ATI Technologies Inc. was a major designer and supplier of graphics processing units, motherboard chipsets, and video display cards.

In 2006, the company was acquired by and merged into Advanced Micro Devices, although the ATI brand was retained for certain products.

ATI was a fabless semiconductor company conducting in-house research and development and outsourcing the manufacturing and assembly of its products.

Its main competitor was NVIDIA in the graphics and handheld market.
The flagship product, the Radeon series of graphics cards, directly competes with NVIDIA's GeForce. The two companies' dominance of the market forced other manufacturers into niche roles.

In addition to developing high-end GPUs (originally called a VPU, visual processing unit, by ATI) for PCs, ATI also designs embedded versions for laptops (Mobility Radeon), PDAs and mobile phones (Imageon), integrated motherboards (Radeon IGP), set-top boxes (Xilleon) and others.

ATI promotes some of its products with the fictional "Ruby" female character, a "mercenary for hire."
Computer animated videos produced by RhinoFX about Ruby on a mission (being a sniper, saboteur, hacker and so on) are displayed at large technology shows such as CeBIT, CES.


* Graphics Solutions - Series of 8-bit ISA cards with MDA, Hercules and CGA compatibility. Later versions added EGA support.

* EGA / VGA Wonder - IBM "EGA/VGA-compatible" display adapters (1987)

* Mach Series - Introduced ATI's first 2D GUI "Windows Accelerator". As the series evolved, GUI acceleration improved dramatically and early video acceleration appeared.

* Rage Series - ATI's first 2D and 3D accelerator chips. The series evolved from rudimentary 3D with 2D GUI acceleration and MPEG-1 capability, to a highly competitive Direct3D 6 accelerator with then "best-in-class" DVD (MPEG2) acceleration. The various chips were very popular with OEMs of the time.

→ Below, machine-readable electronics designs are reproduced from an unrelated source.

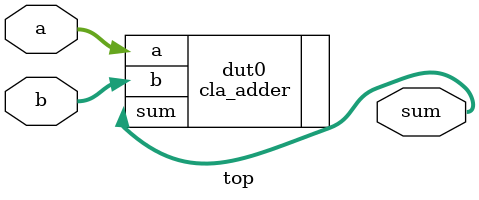
<source format=v>
module top #( parameter DATA_WIDTH = 32)(
    input [DATA_WIDTH-1:0]    a,
    input [DATA_WIDTH-1:0]    b,
    output [DATA_WIDTH-1:0]   sum
);

    cla_adder #(DATA_WIDTH) dut0(
        .a(a),
        .b(b),
        .sum(sum)
    );

endmodule
</source>
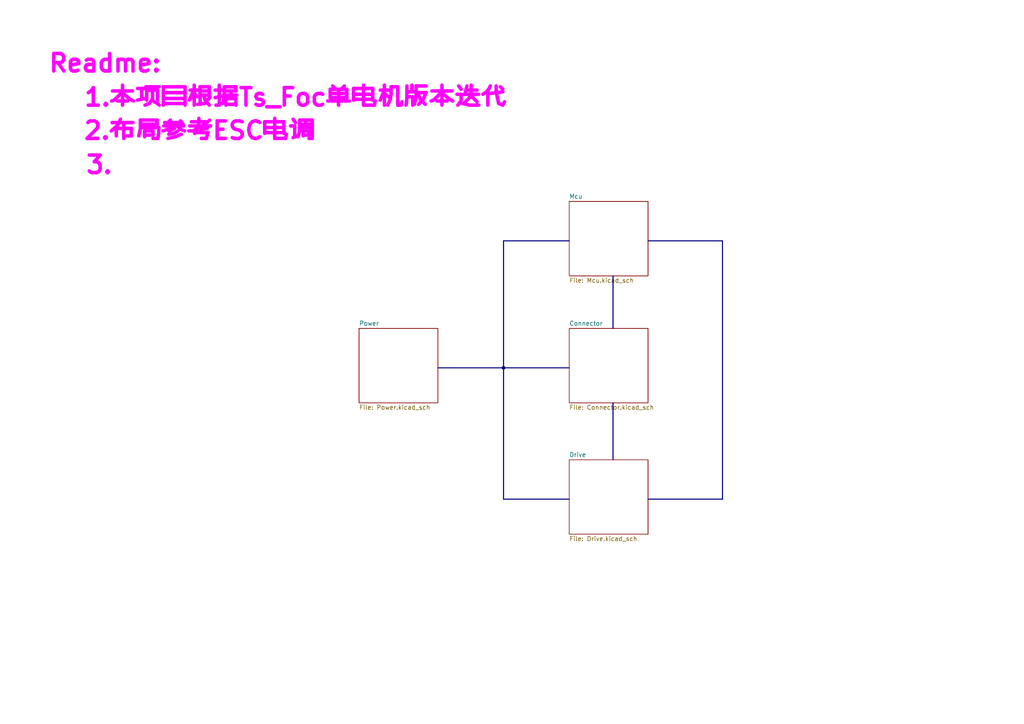
<source format=kicad_sch>
(kicad_sch
	(version 20231120)
	(generator "eeschema")
	(generator_version "8.0")
	(uuid "0cbcabec-8024-48c7-ab91-86e279a5637e")
	(paper "A4")
	(title_block
		(date "2025-01-24")
		(rev "Dennis_Re_Yoonjiho")
	)
	(lib_symbols)
	(junction
		(at 146.05 106.68)
		(diameter 0)
		(color 0 0 0 0)
		(uuid "bf674a9c-9342-490d-b12e-87a8d2d61999")
	)
	(bus
		(pts
			(xy 146.05 69.85) (xy 146.05 106.68)
		)
		(stroke
			(width 0)
			(type default)
		)
		(uuid "1056de3c-c82e-46c6-a34e-358540c01f54")
	)
	(bus
		(pts
			(xy 127 106.68) (xy 146.05 106.68)
		)
		(stroke
			(width 0)
			(type default)
		)
		(uuid "159ffaeb-bdfc-4d24-a13d-8e859aacca93")
	)
	(bus
		(pts
			(xy 165.1 69.85) (xy 146.05 69.85)
		)
		(stroke
			(width 0)
			(type default)
		)
		(uuid "16f016bc-52e7-4fea-a492-53a3e6d99abe")
	)
	(bus
		(pts
			(xy 146.05 144.78) (xy 165.1 144.78)
		)
		(stroke
			(width 0)
			(type default)
		)
		(uuid "5f4e08ec-e525-4ade-9851-ca5ed9db121f")
	)
	(bus
		(pts
			(xy 146.05 106.68) (xy 165.1 106.68)
		)
		(stroke
			(width 0)
			(type default)
		)
		(uuid "751ed3c4-4283-4c9f-bc6c-f3bb24eecb5a")
	)
	(bus
		(pts
			(xy 177.8 80.01) (xy 177.8 95.25)
		)
		(stroke
			(width 0)
			(type default)
		)
		(uuid "a02926b4-d95e-4441-aeb7-d693914adbd8")
	)
	(bus
		(pts
			(xy 187.96 69.85) (xy 209.55 69.85)
		)
		(stroke
			(width 0)
			(type default)
		)
		(uuid "a36e6c92-5b80-49e7-be5c-6a821ac7f8e5")
	)
	(bus
		(pts
			(xy 187.96 144.78) (xy 209.55 144.78)
		)
		(stroke
			(width 0)
			(type default)
		)
		(uuid "a888d0e7-d558-46e3-9d32-ae2675d0bd30")
	)
	(bus
		(pts
			(xy 146.05 106.68) (xy 146.05 144.78)
		)
		(stroke
			(width 0)
			(type default)
		)
		(uuid "cf82fa4c-3c6a-40e1-830e-cdacc62b2a50")
	)
	(bus
		(pts
			(xy 209.55 69.85) (xy 209.55 144.78)
		)
		(stroke
			(width 0)
			(type default)
		)
		(uuid "e7704409-2c7a-4da4-bf63-0e9804f7946e")
	)
	(bus
		(pts
			(xy 177.8 116.84) (xy 177.8 133.35)
		)
		(stroke
			(width 0)
			(type default)
		)
		(uuid "ee2f4cdc-ba78-405f-b006-2a4403d85a5b")
	)
	(text "2.布局参考ESC电调"
		(exclude_from_sim yes)
		(at 57.912 38.1 0)
		(effects
			(font
				(size 5.08 5.08)
				(thickness 1.016)
				(bold yes)
				(color 255 2 253 1)
			)
		)
		(uuid "52dae713-1d44-4247-b2ca-abf42a355b7c")
	)
	(text "3. "
		(exclude_from_sim yes)
		(at 30.734 48.006 0)
		(effects
			(font
				(size 5.08 5.08)
				(thickness 1.016)
				(bold yes)
				(color 255 2 253 1)
			)
		)
		(uuid "afe14490-1999-4f10-b91d-dbab6ed703cc")
	)
	(text "1.本项目根据Ts_Foc单电机版本迭代\n"
		(exclude_from_sim yes)
		(at 85.852 28.448 0)
		(effects
			(font
				(size 5.08 5.08)
				(thickness 1.016)
				(bold yes)
				(color 255 2 253 1)
			)
		)
		(uuid "b89d030f-1a64-4c82-88de-eb7ebae8b650")
	)
	(text "Readme:"
		(exclude_from_sim yes)
		(at 30.48 18.542 0)
		(effects
			(font
				(size 5.08 5.08)
				(thickness 1.016)
				(bold yes)
				(color 255 2 253 1)
			)
		)
		(uuid "f1b1e739-50ce-4366-917c-bcbae624b362")
	)
	(sheet
		(at 165.1 58.42)
		(size 22.86 21.59)
		(fields_autoplaced yes)
		(stroke
			(width 0.1524)
			(type solid)
		)
		(fill
			(color 0 0 0 0.0000)
		)
		(uuid "5b2b706b-dc46-410d-930c-36fa0d5c1118")
		(property "Sheetname" "Mcu"
			(at 165.1 57.7084 0)
			(effects
				(font
					(size 1.27 1.27)
				)
				(justify left bottom)
			)
		)
		(property "Sheetfile" "Mcu.kicad_sch"
			(at 165.1 80.5946 0)
			(effects
				(font
					(size 1.27 1.27)
				)
				(justify left top)
			)
		)
		(instances
			(project "Ts_Foc_Vo1_0"
				(path "/0cbcabec-8024-48c7-ab91-86e279a5637e"
					(page "2")
				)
			)
		)
	)
	(sheet
		(at 104.14 95.25)
		(size 22.86 21.59)
		(fields_autoplaced yes)
		(stroke
			(width 0.1524)
			(type solid)
		)
		(fill
			(color 0 0 0 0.0000)
		)
		(uuid "97ee4039-d600-4608-b2ff-7d42036ea92c")
		(property "Sheetname" "Power"
			(at 104.14 94.5384 0)
			(effects
				(font
					(size 1.27 1.27)
				)
				(justify left bottom)
			)
		)
		(property "Sheetfile" "Power.kicad_sch"
			(at 104.14 117.4246 0)
			(effects
				(font
					(size 1.27 1.27)
				)
				(justify left top)
			)
		)
		(instances
			(project "Ts_Foc_Vo1_0"
				(path "/0cbcabec-8024-48c7-ab91-86e279a5637e"
					(page "1")
				)
			)
		)
	)
	(sheet
		(at 165.1 95.25)
		(size 22.86 21.59)
		(fields_autoplaced yes)
		(stroke
			(width 0.1524)
			(type solid)
		)
		(fill
			(color 0 0 0 0.0000)
		)
		(uuid "f3329442-eac4-40be-b987-eebdbe922017")
		(property "Sheetname" "Connector"
			(at 165.1 94.5384 0)
			(effects
				(font
					(size 1.27 1.27)
				)
				(justify left bottom)
			)
		)
		(property "Sheetfile" "Connector.kicad_sch"
			(at 165.1 117.4246 0)
			(effects
				(font
					(size 1.27 1.27)
				)
				(justify left top)
			)
		)
		(instances
			(project "Ts_Foc_Vo1_0"
				(path "/0cbcabec-8024-48c7-ab91-86e279a5637e"
					(page "4")
				)
			)
		)
	)
	(sheet
		(at 165.1 133.35)
		(size 22.86 21.59)
		(fields_autoplaced yes)
		(stroke
			(width 0.1524)
			(type solid)
		)
		(fill
			(color 0 0 0 0.0000)
		)
		(uuid "fab28823-ecd3-450b-84d7-789286e0ef2b")
		(property "Sheetname" "Drive"
			(at 165.1 132.6384 0)
			(effects
				(font
					(size 1.27 1.27)
				)
				(justify left bottom)
			)
		)
		(property "Sheetfile" "Drive.kicad_sch"
			(at 165.1 155.5246 0)
			(effects
				(font
					(size 1.27 1.27)
				)
				(justify left top)
			)
		)
		(instances
			(project "Ts_Foc_Vo1_0"
				(path "/0cbcabec-8024-48c7-ab91-86e279a5637e"
					(page "3")
				)
			)
		)
	)
	(sheet_instances
		(path "/"
			(page "0")
		)
	)
)

</source>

The Rage II was used in the first ATI All-In-Wonder multi-function video card, and more advanced All-In-Wonders based on Rage series GPUs followed. (1995-2004)

o Rage Mobility - Designed for use in low-power environments, such as notebooks. These chips were functionally similar to their desktop counterparts, but had additions such as advanced power management, LCD interfaces, and dual monitor functionality. * Radeon Series - Launched in 2000, the Radeon line is ATI's brand for their consumer 3D accelerator add-in cards. The original Radeon DDR was ATI's first DirectX 7 3D accelerator, introducing their first hardware T&L engine. ATI often produced 'Pro' versions with higher clock speeds, and sometimes an extreme 'XT' version, and even more recently 'XT Platinum Edition (PE)' and 'XTX' versions. The Radeon series was the basis for many ATI All-In-Wonder boards.

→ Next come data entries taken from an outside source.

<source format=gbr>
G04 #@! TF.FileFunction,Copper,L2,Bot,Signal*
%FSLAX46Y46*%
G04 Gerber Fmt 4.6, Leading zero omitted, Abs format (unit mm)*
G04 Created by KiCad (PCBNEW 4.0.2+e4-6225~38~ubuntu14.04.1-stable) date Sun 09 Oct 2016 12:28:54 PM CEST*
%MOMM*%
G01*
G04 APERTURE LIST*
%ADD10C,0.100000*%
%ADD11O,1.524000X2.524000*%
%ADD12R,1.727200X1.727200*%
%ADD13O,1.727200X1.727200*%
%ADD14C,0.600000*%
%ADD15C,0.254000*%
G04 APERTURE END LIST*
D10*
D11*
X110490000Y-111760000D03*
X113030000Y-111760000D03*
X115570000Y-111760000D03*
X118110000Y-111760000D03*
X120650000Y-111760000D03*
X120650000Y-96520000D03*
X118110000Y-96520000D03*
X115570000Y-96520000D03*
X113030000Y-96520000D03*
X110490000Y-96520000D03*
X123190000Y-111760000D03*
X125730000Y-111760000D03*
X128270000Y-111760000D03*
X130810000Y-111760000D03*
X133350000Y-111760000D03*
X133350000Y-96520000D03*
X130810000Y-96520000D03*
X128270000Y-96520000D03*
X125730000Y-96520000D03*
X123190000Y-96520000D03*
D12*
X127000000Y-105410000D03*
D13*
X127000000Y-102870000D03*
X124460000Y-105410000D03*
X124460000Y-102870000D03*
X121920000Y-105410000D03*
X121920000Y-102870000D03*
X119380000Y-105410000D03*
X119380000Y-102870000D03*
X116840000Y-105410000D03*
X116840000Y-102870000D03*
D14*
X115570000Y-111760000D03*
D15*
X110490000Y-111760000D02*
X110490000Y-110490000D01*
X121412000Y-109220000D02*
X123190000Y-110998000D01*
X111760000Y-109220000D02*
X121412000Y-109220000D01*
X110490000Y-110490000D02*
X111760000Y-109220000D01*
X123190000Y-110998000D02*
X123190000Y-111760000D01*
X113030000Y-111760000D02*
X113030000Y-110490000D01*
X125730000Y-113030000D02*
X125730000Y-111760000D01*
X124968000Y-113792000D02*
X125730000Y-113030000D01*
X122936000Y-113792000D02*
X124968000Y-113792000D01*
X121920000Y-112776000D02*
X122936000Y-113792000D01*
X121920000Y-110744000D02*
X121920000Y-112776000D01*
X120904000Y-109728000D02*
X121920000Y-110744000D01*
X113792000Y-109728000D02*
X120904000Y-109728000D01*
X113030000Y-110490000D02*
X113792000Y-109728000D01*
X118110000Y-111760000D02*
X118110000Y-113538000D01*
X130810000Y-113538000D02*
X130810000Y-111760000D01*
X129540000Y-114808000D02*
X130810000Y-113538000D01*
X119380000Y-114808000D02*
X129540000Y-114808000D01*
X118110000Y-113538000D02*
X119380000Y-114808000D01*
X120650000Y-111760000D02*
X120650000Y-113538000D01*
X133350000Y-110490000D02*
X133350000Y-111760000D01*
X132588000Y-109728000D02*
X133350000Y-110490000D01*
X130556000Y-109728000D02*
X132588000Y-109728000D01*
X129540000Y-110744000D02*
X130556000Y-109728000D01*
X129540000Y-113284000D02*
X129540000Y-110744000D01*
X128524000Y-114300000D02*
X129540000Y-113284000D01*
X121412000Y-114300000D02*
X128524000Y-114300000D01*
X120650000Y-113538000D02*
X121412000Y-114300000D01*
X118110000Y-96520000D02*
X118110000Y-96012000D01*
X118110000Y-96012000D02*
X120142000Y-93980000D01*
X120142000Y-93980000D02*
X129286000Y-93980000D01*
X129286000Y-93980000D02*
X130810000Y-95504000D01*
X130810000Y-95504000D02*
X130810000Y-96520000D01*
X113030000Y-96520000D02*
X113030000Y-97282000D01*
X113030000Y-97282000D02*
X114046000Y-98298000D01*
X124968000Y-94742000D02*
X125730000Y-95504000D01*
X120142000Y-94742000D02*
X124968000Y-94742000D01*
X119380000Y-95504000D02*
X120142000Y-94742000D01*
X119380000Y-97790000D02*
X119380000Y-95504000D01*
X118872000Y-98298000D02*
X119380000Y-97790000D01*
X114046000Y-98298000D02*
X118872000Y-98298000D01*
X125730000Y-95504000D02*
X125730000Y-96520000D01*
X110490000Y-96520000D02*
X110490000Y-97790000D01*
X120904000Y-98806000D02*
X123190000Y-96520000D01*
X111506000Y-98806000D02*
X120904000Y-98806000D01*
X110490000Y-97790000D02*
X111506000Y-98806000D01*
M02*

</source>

o Mobility Radeon - A series of power-optimized versions of Radeon graphics chips for use in laptops. They introduced innovations such as modularized RAM chips, DVD (MPEG2) acceleration, notebook GPU card sockets, and "PowerPlay" power management technology.

o ATI CrossFire - This technology was ATI's response to NVIDIA's SLI platform. It allowed, by using a secondary video card and a dual PCI-E motherboard based on an ATI Crossfire-compatible chipset, the ability to combine the power of the two video cards to increase performance through a variety of different rendering options. There is an option for additional PCI-E video card plugging into the third PCI-E slot for gaming physics, or another option to do physics on the second video card.

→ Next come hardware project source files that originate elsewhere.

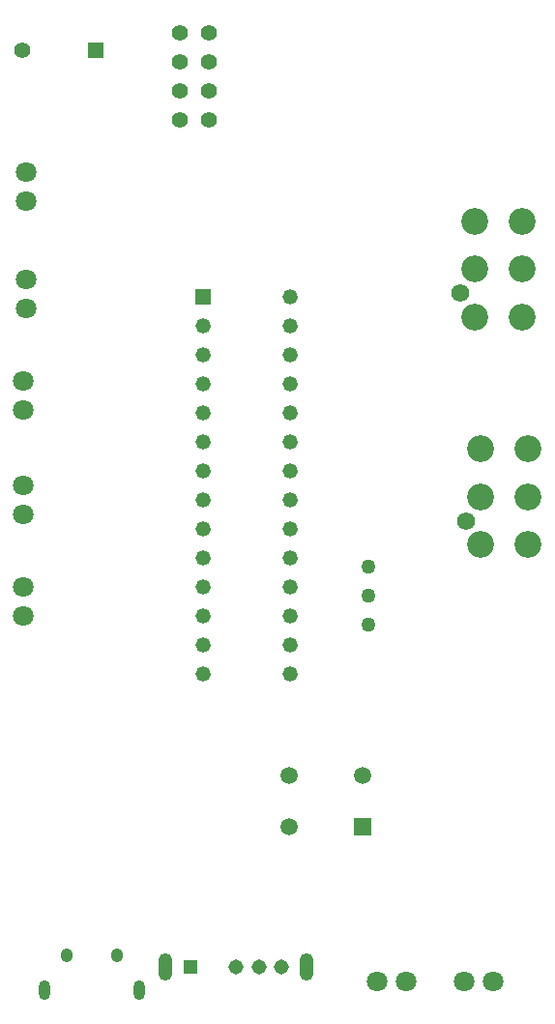
<source format=gbr>
%TF.GenerationSoftware,Altium Limited,Altium Designer,24.10.1 (45)*%
G04 Layer_Color=255*
%FSLAX25Y25*%
%MOIN*%
%TF.SameCoordinates,405BA738-95C1-4717-9A2A-605BB7F835F8*%
%TF.FilePolarity,Positive*%
%TF.FileFunction,Pads,Bot*%
%TF.Part,Single*%
G01*
G75*
%TA.AperFunction,ComponentPad*%
%ADD24C,0.05500*%
%ADD25R,0.05600X0.05600*%
%ADD26C,0.05600*%
%ADD27O,0.04200X0.04900*%
%ADD28O,0.04000X0.06700*%
%ADD29C,0.06200*%
%ADD30C,0.09200*%
%ADD31C,0.05000*%
%ADD32C,0.07100*%
%ADD33R,0.05900X0.05900*%
%ADD34C,0.05900*%
%ADD35O,0.04756X0.09512*%
%ADD36C,0.05150*%
%ADD37R,0.05150X0.05150*%
%ADD38R,0.05200X0.05200*%
%ADD39C,0.05200*%
D24*
X181000Y421000D02*
D03*
Y411000D02*
D03*
Y431000D02*
D03*
Y441000D02*
D03*
X171000D02*
D03*
Y431000D02*
D03*
Y421000D02*
D03*
Y411000D02*
D03*
D25*
X142000Y435000D02*
D03*
D26*
X116409D02*
D03*
D27*
X131803Y122811D02*
D03*
X149323D02*
D03*
D28*
X157000Y111000D02*
D03*
X124126D02*
D03*
D29*
X267504Y351268D02*
D03*
X269504Y272732D02*
D03*
D30*
X272465Y343000D02*
D03*
Y359535D02*
D03*
Y376071D02*
D03*
X289000Y343000D02*
D03*
Y359535D02*
D03*
Y376071D02*
D03*
X274465Y264465D02*
D03*
Y281000D02*
D03*
Y297535D02*
D03*
X291000Y264465D02*
D03*
Y281000D02*
D03*
Y297535D02*
D03*
D31*
X236000Y257000D02*
D03*
Y247000D02*
D03*
Y237000D02*
D03*
D32*
X118000Y356000D02*
D03*
Y346000D02*
D03*
X117000Y321000D02*
D03*
Y311000D02*
D03*
X269000Y114000D02*
D03*
X279000D02*
D03*
X249000D02*
D03*
X239000D02*
D03*
X117000Y250000D02*
D03*
Y240000D02*
D03*
Y285000D02*
D03*
Y275000D02*
D03*
X118000Y393000D02*
D03*
Y383000D02*
D03*
D33*
X234000Y167283D02*
D03*
D34*
Y185000D02*
D03*
X208409D02*
D03*
Y167283D02*
D03*
D35*
X166039Y119000D02*
D03*
X214465D02*
D03*
D36*
X190252D02*
D03*
X198126D02*
D03*
X206000D02*
D03*
D37*
X174504D02*
D03*
D38*
X179000Y350000D02*
D03*
D39*
Y340000D02*
D03*
Y330000D02*
D03*
Y320000D02*
D03*
Y310000D02*
D03*
Y300000D02*
D03*
Y290000D02*
D03*
Y280000D02*
D03*
Y270000D02*
D03*
Y260000D02*
D03*
Y250000D02*
D03*
Y240000D02*
D03*
Y230000D02*
D03*
Y220000D02*
D03*
X209000D02*
D03*
Y230000D02*
D03*
Y240000D02*
D03*
Y250000D02*
D03*
Y260000D02*
D03*
Y270000D02*
D03*
Y280000D02*
D03*
Y290000D02*
D03*
Y300000D02*
D03*
Y310000D02*
D03*
Y320000D02*
D03*
Y330000D02*
D03*
Y340000D02*
D03*
Y350000D02*
D03*
%TF.MD5,02945fdb4d323097edf07e4cfaf491dd*%
M02*

</source>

* FireGL - Launched in 2001, following ATI's acquisition of FireGL Graphics from Diamond Multimedia. Workstation CAD/CAM video card, based on the Radeon series.

* FireMV - For workstations, featuring multi-view, a technology for the need of multiple displays for workstations with 2D acceleration only, usually based on the low-end products of the Radeon series.